Millions of poor people could be threatened by Australian free trade deal with China

Campaigns and Advocacy, Media Releases article written on the 20 Mar 2007

The livelihoods of millions of poor sheep herders and cotton farmers could be threatened if a free trade agreement between China and Australia goes ahead, warned Oxfam today (21 March) as it published a new report, ‘Signing Away the Future.’
‘A proposed trade deal between Australia and China may have disastrous consequences for poor people living in rural China,’ said Oxfam Australia’s trade expert, Jeff Atkinson.
According to the report, rich countries are using regional and bilateral trade deals to obtain concessions they cannot get at the World Trade Organisation, with serious implications for the development of poor countries. ‘Trade is important for growth but these agreements are bad for development. They require enormous irreversible concessions from developing countries and almost nothing in return from rich countries,’ said Mr Atkinson.
The potential negative implications of free trade agreements for development are significant as the Australia/China deal currently on the negotiating table shows. China is the biggest purchaser of Australian wool, with exports valued at $1.3 billion. This has had an impact on sheep herders in inland provinces and in China’s sensitive western border provinces. In a visit to Xinjiang in China’s rural north-west, fair-trade advocate Oxfam found herders had experienced a continuous price drop of more than 50% in the last few years. The free trade agreement with China, which seeks to enlarge market access in wheat, wool, beef, sugar and cotton, could also impact the livelihoods of many peasant cotton farmers who are currently experiencing severe price fluctuation and stagnation.

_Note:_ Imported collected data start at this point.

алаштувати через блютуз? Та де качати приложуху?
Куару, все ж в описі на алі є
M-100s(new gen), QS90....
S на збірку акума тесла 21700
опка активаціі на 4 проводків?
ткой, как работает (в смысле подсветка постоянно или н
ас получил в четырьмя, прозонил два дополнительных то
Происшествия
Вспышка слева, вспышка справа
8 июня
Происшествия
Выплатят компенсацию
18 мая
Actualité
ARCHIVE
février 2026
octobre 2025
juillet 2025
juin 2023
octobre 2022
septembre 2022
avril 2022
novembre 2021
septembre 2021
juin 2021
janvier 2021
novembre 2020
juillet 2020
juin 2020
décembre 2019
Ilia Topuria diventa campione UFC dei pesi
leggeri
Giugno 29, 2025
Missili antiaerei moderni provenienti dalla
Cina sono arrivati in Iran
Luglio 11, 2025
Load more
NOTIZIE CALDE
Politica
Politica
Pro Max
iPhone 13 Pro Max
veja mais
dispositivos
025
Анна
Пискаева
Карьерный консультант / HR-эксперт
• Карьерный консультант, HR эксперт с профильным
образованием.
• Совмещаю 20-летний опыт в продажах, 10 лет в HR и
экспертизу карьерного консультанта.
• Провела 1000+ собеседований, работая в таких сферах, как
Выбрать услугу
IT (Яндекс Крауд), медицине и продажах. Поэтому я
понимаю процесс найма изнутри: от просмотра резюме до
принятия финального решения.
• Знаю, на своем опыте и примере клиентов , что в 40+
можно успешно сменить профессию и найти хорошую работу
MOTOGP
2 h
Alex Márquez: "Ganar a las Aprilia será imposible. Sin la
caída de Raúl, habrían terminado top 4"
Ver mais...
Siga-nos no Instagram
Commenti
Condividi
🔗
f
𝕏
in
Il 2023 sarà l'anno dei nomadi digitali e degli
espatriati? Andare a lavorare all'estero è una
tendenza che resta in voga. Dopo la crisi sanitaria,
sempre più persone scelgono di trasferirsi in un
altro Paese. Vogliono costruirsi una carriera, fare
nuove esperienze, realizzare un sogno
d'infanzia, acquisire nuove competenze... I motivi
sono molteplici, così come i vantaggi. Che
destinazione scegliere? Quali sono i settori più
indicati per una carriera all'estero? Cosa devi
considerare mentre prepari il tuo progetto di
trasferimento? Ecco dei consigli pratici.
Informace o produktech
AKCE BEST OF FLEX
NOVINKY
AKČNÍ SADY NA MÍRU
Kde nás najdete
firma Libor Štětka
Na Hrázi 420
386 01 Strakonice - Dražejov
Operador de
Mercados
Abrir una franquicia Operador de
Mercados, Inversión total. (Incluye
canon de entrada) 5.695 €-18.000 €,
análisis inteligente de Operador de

The China agreement is only one of many being negotiated by Australia with developing countries. This will only weaken the multilateral rules-based trading system. And it’s an experience mirrored worldwide as a spate of regional and bilateral trade agreements brokered by rich countries like the US and EU threaten the chances of poor countries to reduce poverty and promote development.
Multilateralism is the key to fairer trade rules and the World Trade Organisation is the key body to achieving this aim, says Oxfam. ‘Australia and other rich countries must use the WTO to negotiate trade deals that improve the lives and livelihoods of vulnerable people as well as help people to trade their way out of poverty,’ Mr Atkinson said.
Oxfam’s report ‘Signing Away the Future,’ calls on the EU and US as well as other developed countries including Australia to stop imposing free trade deals on poor countries. Instead they must concentrate their efforts on reactivating the WTO talks, which are stalling due to the failure of rich countries to deliver promised reforms.
The report recommends that all trade rules, whether multilateral, regional or bilateral:
· recognize that developing countries need special and differential treatment
· allow developing countries to adopt flexible intellectual property legislation
· exclude essential services such as health from liberalization commitments
· recognise the right of governments to regulate foreign investors
· ensure participation of civil society and other actors in the negotiating process
‘Poor countries are being pressured to open their markets dramatically through free trade agreements. It is hugely unjust,’ Mr Atkinson concluded.